About  600,000  migrants and refugees have arrived in Italy in less than four years and over  13,000 have died trying to cross the Mediterranean to get to Italy and other European Countries.

The settlement is made up of  grey containers and other forms of temporary housing while awaiting decisions on their asylum requests to be moved to other towns in Italy.

Many of the refugees and migrants are without documents and all wear a plastic yellow bracelet.

"Many who don't know you are afraid of you," he told them as a light drizzle fell. "That makes them think they have the right to judge you coldly and harshly," he  told the refugees.

Pope Francis  homage to those who "never arrived because they were eaten up by the desert or the sea".

He called on more governments to facilitate initiatives backed by the private sector and community groups to set up "humanitarian corridors for refugees in the most difficult situations."
This was a reference to programmes such as one run in Italy by the Rome-based Sant' Egidio peace community, which regularly brings into Italy refugees fleeing the civil war in Syria.
The defence of migrants and refugees is  a major plank of his Pope Francis's  papacy.


 Speaking further, Pope Francis condemned internet trolling against foreigners, saying they had been subjected to "terrible phrases and insults."
"If we look on our neighbours without mercy we risk that even God will look on us without mercy," he said.
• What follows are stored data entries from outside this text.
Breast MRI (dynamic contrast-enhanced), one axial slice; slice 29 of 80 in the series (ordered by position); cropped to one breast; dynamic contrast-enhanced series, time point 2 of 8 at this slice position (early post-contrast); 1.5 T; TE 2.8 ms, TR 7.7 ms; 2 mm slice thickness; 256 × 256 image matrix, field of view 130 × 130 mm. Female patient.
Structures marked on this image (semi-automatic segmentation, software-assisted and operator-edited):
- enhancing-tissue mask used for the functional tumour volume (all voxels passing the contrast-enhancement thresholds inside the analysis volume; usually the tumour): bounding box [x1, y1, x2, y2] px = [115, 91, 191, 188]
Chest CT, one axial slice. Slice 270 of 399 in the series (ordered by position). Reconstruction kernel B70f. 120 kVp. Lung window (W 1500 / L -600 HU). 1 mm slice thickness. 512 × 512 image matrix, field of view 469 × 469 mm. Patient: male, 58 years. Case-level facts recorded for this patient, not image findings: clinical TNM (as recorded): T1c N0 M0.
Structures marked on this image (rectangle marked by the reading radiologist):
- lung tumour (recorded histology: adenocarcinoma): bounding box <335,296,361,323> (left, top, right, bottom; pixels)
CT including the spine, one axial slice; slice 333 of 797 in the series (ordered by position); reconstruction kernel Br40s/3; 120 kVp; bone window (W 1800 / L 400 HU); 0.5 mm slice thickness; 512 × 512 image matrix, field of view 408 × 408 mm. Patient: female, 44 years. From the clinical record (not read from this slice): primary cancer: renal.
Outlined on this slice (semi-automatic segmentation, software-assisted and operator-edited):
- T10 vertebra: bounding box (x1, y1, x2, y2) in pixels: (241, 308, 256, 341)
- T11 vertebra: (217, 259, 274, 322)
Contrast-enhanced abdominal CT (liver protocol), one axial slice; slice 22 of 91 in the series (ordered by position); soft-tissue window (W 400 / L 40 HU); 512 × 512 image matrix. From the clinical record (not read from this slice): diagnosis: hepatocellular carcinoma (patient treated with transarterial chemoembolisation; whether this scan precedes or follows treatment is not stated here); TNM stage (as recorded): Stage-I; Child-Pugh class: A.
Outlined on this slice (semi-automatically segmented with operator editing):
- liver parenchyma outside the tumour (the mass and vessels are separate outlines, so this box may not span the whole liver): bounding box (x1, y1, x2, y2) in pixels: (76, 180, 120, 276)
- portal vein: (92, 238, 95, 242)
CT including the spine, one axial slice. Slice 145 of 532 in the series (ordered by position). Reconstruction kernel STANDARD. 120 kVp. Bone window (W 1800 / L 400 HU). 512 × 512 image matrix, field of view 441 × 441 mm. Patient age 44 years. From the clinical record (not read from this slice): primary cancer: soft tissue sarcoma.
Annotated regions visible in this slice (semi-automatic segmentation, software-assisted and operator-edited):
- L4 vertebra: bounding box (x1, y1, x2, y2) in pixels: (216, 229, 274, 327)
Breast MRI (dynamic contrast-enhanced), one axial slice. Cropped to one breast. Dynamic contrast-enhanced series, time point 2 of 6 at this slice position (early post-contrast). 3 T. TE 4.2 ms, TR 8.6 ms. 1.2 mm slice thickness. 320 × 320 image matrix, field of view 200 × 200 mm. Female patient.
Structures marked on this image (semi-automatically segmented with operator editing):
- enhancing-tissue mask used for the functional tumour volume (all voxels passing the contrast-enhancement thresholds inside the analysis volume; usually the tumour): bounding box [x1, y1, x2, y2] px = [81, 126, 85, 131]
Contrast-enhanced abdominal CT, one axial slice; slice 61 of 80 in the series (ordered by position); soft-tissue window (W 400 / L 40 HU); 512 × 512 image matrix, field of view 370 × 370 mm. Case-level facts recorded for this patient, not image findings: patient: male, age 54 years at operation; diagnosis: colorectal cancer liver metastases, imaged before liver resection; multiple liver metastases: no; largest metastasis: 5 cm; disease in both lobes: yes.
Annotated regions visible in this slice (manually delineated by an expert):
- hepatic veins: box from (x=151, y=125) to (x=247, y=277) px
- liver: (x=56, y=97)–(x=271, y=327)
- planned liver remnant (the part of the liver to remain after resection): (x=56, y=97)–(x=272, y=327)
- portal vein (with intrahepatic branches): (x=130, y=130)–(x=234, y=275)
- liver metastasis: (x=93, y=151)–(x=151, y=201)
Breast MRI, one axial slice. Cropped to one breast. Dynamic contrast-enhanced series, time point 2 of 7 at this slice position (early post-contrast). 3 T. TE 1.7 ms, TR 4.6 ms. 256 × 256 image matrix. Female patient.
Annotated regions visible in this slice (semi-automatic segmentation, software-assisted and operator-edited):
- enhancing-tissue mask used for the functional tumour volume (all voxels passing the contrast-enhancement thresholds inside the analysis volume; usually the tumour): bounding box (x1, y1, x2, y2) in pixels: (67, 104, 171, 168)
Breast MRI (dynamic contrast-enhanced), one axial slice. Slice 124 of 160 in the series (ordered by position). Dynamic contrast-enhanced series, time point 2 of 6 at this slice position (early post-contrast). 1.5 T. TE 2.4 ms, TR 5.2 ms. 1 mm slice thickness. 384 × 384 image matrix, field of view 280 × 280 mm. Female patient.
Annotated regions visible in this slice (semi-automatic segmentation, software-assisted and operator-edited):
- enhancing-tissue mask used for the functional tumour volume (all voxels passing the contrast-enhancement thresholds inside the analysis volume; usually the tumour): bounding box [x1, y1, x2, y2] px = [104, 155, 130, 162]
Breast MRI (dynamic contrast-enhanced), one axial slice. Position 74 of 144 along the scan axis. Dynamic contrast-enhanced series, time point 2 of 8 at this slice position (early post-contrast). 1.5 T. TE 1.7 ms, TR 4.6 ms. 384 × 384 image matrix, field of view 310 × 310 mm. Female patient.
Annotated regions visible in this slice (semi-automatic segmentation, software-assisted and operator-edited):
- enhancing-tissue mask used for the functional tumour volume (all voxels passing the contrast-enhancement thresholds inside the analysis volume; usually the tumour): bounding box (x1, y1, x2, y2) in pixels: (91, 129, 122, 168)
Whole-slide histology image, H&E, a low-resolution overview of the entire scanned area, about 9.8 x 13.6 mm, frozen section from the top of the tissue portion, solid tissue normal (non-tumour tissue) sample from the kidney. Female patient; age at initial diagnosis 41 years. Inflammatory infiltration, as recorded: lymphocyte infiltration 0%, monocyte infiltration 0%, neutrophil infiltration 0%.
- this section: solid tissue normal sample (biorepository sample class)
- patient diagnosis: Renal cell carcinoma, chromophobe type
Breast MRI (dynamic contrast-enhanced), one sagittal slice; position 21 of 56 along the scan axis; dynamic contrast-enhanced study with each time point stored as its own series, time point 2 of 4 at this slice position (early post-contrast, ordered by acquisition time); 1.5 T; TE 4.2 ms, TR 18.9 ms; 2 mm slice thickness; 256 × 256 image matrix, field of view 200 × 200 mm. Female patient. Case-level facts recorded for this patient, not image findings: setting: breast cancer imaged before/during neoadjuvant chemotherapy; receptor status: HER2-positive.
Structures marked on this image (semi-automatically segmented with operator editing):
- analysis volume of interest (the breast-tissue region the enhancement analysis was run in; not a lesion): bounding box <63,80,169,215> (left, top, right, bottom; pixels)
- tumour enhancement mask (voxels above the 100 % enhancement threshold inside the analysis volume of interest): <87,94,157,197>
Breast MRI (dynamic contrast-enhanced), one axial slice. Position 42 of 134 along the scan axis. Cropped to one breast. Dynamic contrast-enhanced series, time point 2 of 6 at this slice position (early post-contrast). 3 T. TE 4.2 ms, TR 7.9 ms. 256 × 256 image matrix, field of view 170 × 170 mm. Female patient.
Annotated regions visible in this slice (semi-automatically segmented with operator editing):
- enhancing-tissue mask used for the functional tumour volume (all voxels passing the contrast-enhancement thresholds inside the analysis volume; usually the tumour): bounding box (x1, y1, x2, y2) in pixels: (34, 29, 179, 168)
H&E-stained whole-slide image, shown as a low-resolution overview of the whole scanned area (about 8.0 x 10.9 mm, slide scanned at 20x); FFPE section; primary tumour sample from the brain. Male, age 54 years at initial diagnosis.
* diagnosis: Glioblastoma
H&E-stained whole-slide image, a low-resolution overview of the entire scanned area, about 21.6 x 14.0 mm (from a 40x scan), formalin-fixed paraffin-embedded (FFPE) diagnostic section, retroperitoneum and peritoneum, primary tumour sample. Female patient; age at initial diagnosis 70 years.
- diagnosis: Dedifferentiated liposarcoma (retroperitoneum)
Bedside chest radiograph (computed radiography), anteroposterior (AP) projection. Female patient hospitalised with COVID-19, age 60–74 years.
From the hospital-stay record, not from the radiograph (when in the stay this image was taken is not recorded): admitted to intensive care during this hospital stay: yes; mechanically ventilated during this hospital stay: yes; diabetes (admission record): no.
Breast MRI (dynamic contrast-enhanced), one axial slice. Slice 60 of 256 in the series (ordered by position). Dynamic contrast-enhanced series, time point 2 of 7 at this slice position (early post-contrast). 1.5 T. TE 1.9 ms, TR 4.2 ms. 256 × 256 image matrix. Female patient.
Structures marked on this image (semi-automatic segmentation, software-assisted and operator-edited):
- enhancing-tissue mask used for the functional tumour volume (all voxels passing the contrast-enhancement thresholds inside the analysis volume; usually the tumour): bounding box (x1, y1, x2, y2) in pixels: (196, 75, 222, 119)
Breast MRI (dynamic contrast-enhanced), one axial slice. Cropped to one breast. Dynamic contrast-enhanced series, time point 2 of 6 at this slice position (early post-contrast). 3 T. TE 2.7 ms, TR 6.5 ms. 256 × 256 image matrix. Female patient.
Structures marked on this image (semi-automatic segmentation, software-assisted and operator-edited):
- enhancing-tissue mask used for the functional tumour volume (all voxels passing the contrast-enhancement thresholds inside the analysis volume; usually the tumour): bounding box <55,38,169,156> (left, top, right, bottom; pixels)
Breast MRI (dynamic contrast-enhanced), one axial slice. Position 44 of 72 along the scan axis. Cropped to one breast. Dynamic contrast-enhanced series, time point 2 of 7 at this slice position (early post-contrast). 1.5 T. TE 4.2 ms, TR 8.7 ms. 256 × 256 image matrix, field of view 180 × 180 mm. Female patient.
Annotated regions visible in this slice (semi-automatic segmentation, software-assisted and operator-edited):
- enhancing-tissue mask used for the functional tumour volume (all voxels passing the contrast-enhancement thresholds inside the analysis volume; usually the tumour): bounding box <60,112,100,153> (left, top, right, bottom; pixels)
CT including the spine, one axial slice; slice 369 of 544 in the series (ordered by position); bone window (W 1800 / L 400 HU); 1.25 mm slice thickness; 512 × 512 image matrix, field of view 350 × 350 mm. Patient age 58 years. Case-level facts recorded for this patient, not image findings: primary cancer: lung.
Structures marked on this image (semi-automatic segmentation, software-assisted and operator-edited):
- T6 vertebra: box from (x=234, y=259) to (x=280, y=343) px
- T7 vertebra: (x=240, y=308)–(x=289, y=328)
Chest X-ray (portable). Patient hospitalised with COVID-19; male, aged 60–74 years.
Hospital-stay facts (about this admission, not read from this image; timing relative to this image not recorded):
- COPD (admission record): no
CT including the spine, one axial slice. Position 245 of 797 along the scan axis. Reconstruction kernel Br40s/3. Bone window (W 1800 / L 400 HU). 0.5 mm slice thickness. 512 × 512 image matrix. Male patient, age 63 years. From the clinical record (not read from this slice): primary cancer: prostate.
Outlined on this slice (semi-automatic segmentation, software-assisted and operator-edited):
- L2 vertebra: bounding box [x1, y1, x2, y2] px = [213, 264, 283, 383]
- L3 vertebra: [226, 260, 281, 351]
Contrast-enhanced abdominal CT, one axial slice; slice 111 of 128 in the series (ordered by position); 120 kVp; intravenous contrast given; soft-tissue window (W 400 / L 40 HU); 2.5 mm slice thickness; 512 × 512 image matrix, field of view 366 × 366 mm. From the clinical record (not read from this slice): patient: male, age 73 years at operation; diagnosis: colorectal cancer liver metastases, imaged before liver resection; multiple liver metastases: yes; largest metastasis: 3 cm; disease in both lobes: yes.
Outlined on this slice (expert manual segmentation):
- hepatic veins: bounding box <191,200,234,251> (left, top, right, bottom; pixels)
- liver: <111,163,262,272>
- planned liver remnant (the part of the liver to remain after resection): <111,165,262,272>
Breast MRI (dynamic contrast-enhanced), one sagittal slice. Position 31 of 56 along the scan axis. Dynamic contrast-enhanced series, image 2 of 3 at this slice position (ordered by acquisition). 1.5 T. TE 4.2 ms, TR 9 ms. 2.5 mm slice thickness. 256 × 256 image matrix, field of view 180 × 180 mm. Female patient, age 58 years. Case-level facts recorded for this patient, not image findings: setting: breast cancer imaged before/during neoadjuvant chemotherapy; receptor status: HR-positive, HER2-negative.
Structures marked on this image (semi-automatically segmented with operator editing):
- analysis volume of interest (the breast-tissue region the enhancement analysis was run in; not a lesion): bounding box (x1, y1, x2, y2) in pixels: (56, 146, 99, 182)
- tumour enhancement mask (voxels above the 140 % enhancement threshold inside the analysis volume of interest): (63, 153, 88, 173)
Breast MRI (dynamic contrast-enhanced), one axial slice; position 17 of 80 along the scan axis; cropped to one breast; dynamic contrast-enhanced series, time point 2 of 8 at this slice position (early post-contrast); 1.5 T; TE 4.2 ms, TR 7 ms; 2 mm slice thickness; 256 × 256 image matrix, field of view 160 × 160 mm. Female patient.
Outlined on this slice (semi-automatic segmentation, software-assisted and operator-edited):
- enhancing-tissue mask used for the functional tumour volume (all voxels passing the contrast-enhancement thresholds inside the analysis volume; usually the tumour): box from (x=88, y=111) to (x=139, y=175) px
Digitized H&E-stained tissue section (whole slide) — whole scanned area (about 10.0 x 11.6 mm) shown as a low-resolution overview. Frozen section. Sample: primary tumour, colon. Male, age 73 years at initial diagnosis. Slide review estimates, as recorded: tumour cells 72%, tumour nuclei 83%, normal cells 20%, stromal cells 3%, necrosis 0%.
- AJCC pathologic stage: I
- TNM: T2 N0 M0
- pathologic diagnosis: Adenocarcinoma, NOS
The pope's defence of migrants, his second in less than a week, comes at a time of growing anti-immigrant sentiment in the United States and many European countries where far-right parties have made inroads.
Last week, the far-right, anti-immigrant Alternative for Germany (Afd) party surged to third place in a national election, tapping into public disquiet over the arrival of more than a million migrants in Germany over the past two years.

Italy's anti-immigrant Northern League, whose base is in the regions just north of Bologna, has vowed to clamp down on migration from developing countries if it forms part of a coalition government after the Country's general  elections in 2018.